Schillaci Itália 1990

O Mundial de 1990 pode até ter terminado com um gosto amargo para o povo italiano, mas quem se aproveitou demais da boa campanha dos anfitriões foi Totò. Artilheiro da Copa com seis gols, começou no banco as duas primeiras partidas contra Áustria e Estados Unidos. Entretanto, as boas participações e o gol diante dos austríacos lhe renderam uma vaga entre os onze titulares. Andrea Carnevale foi para o banco e não saiu mais de lá depois que Schillaci pisou firme para marcar território.

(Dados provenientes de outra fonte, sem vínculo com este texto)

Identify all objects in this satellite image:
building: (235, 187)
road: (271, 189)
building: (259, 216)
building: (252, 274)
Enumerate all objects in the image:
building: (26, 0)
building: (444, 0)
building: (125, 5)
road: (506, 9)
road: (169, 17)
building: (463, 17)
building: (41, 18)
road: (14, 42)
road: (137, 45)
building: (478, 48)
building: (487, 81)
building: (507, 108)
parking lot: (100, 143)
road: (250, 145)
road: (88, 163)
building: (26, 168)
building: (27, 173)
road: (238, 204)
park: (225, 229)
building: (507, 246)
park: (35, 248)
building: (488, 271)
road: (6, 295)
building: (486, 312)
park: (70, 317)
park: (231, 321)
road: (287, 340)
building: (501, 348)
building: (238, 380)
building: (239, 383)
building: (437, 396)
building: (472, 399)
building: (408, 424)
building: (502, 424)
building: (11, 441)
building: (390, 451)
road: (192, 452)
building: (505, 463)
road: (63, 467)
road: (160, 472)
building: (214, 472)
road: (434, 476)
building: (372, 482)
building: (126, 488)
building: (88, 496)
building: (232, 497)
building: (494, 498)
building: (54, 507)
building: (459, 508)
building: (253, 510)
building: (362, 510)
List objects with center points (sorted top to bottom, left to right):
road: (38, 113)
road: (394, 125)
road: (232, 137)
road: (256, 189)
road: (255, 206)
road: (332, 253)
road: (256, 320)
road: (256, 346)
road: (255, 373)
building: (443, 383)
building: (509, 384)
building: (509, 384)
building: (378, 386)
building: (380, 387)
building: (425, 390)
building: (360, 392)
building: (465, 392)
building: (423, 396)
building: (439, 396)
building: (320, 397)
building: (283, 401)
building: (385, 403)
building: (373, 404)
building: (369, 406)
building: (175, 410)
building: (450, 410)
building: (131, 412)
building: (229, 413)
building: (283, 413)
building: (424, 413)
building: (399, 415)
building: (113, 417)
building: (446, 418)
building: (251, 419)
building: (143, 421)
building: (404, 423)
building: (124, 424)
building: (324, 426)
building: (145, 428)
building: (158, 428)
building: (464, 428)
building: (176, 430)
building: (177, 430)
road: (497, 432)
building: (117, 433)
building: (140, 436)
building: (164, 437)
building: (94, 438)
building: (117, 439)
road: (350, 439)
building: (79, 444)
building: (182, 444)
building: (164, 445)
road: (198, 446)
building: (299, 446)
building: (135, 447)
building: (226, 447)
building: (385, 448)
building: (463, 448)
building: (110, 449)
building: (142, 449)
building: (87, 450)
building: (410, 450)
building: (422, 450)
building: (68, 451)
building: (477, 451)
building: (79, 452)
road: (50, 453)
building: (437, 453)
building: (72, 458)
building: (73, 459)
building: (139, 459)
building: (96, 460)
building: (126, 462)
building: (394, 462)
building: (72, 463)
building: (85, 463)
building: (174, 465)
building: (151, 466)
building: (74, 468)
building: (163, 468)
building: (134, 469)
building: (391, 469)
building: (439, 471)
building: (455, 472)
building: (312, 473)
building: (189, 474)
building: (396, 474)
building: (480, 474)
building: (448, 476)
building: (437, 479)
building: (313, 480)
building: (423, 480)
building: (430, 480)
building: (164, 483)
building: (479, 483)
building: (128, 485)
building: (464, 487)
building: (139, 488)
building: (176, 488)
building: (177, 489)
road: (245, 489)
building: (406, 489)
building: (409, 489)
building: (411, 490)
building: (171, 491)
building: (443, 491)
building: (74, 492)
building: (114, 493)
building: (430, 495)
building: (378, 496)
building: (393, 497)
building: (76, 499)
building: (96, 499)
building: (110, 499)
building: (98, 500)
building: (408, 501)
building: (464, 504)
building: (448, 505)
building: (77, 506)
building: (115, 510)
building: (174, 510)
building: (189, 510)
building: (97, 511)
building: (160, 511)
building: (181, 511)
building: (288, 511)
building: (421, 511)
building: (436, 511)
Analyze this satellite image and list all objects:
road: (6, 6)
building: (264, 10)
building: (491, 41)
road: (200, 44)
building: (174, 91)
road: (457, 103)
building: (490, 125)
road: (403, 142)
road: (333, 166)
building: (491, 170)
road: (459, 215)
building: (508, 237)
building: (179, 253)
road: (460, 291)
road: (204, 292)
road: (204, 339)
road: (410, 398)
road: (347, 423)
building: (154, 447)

O atacante só não foi às redes contra os americanos. Depois disso, anotou um contra a Tchecoslováquia, outro contra o Uruguai nas oitavas, um contra a Irlanda nas quartas, outro contra a Argentina, nas semifinais e o derradeiro, que lhe rendeu a chuteira e a bola de ouro, contra os ingleses na disputa de terceiro lugar. Destes todos, o único que a Itália não venceu (apesar de ter jogado muito bem) foi a Argentina, que culminou na eliminação dos donos da casa, nos pênaltis.

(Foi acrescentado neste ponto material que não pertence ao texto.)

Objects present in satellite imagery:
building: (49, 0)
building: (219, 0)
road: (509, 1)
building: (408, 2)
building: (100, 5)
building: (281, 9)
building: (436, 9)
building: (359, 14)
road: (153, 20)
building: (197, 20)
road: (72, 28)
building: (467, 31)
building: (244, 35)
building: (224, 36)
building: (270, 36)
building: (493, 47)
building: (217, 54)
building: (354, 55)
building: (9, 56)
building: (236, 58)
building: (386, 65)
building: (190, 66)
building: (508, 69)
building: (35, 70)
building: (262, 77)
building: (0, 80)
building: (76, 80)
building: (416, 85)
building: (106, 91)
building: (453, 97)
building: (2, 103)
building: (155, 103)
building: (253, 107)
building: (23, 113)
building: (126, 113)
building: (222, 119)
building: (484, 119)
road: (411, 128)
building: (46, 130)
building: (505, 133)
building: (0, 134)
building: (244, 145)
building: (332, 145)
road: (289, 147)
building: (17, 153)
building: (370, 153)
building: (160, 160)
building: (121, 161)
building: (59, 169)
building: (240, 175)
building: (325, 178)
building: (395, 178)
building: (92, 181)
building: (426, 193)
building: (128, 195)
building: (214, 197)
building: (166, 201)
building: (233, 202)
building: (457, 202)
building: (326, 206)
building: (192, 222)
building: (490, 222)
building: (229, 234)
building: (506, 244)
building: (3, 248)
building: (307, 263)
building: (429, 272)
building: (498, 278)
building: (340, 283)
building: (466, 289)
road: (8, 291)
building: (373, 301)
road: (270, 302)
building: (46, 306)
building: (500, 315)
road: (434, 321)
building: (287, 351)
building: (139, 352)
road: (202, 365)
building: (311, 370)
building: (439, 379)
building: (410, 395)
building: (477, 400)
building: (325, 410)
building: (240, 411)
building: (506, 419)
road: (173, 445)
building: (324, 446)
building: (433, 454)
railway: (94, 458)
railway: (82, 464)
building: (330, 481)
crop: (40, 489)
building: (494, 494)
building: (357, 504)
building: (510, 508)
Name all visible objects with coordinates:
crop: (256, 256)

Schillaci saía do torneio como o ídolo inesperado da campanha. Foram seis gols e o tardio reconhecimento como artilheiro. Oportunista, usava a cabeça e estava bem colocado para mandar um chutaço no ângulo, como no gol contra o Uruguai, uma verdadeira pintura. Ele estava inspirado e teve muita felicidade naquele mês em que a Copa aconteceu. É preciso comentar também sobre a jogada coletiva no gol contra a Argentina, que teve até chapéu dentro da área. Salvatore marcou no rebote de Goycochea e abriu o placar. Mas Caniggia empatou para os visitantes e deu no que deu.

Acabou a magia

Schillaci figurinha Inter

Depois disso, a fonte de gols secou. Declinou pela Juve e só marcou mais um gol com a camisa da Itália, em Oslo, contra a Noruega, pelas eliminatórias da Eurocopa 1992. Schillaci deixou de ser convocado em 1991 e voltou a ser um atacante comum, que marcava pouco. Ficou mais duas temporadas na Juventus e foi cedido à Internazionale em 1992. Conquistou a Copa Uefa em 1994, como reserva, sem nem entrar nas decisões contra o Salzburg.

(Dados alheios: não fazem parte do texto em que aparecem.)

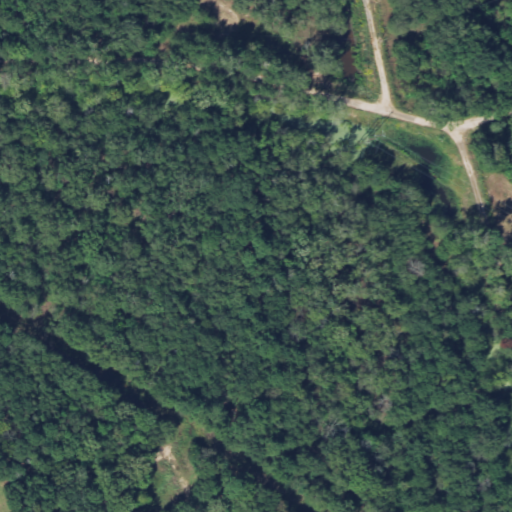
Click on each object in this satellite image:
power tower: (371, 137)
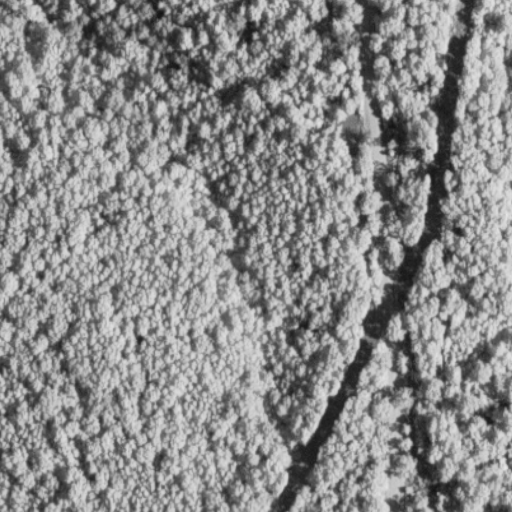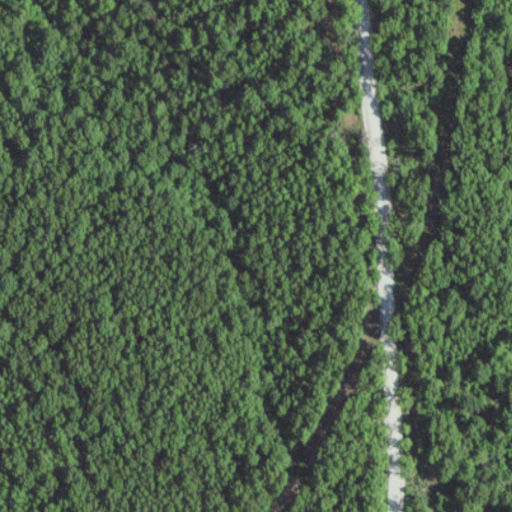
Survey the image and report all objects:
road: (391, 255)
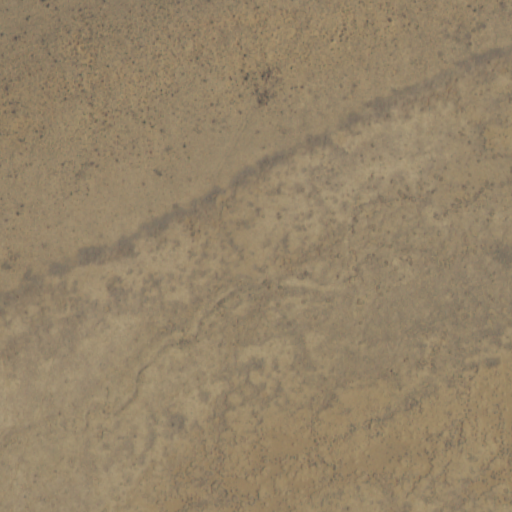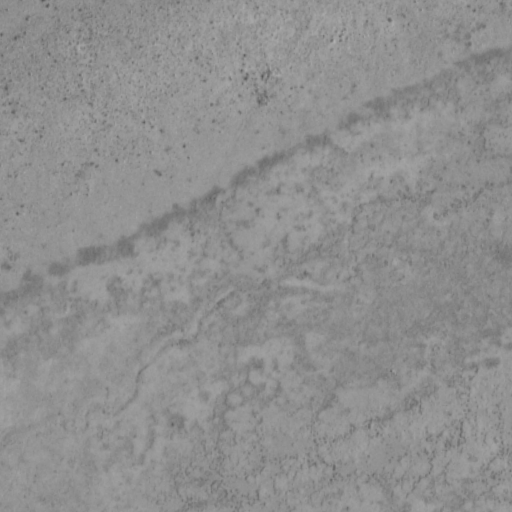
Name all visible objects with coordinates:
river: (251, 380)
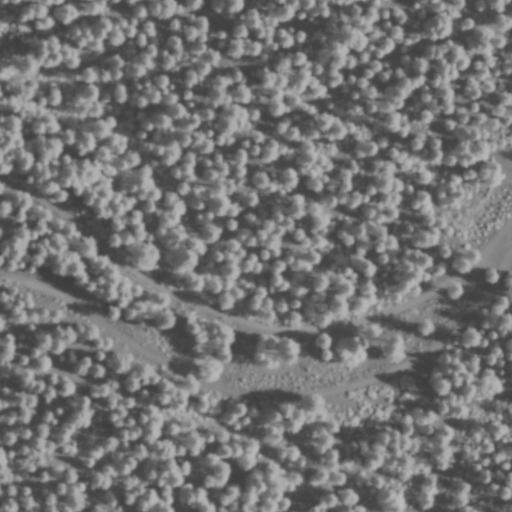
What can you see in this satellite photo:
road: (74, 62)
road: (257, 334)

A Inter venceu os dois jogos contra os austríacos por 1-0, gols de Nicola Berti e Wim Jonk. Totò atuou apenas 13 vezes na temporada, ao todo. Não atuou mais do que isso pois estava machucado, um problema que atravessou pela primeira vez na carreira.

Em 1994, aos 30 anos, foi para o futebol japonês. Ficou quatro temporadas no Jubilo Iwata e foi campeão nacional em 1997, ano em que se aposentou do esporte. Ficou então uma grande interrogação: qual era o verdadeiro Schillaci? O que carregou a Itália até a semifinal da Copa? Ou o que sofria para se firmar nos anos iniciais de Messina e pela Inter? Por via das dúvidas, a sua grande fase durou de 1988 a 90.

Enquanto pôde, fez a sua parte ao ser um goleador pela Juve. Não exatamente uma força implacável da natureza, mas muito útil para o grupo. Era o cara que estava na hora certa e no lugar certo para empurrar a bola para as redes. Felizmente, será lembrado por isso e por uma Copa inspirada, que fez seu nome para sempre.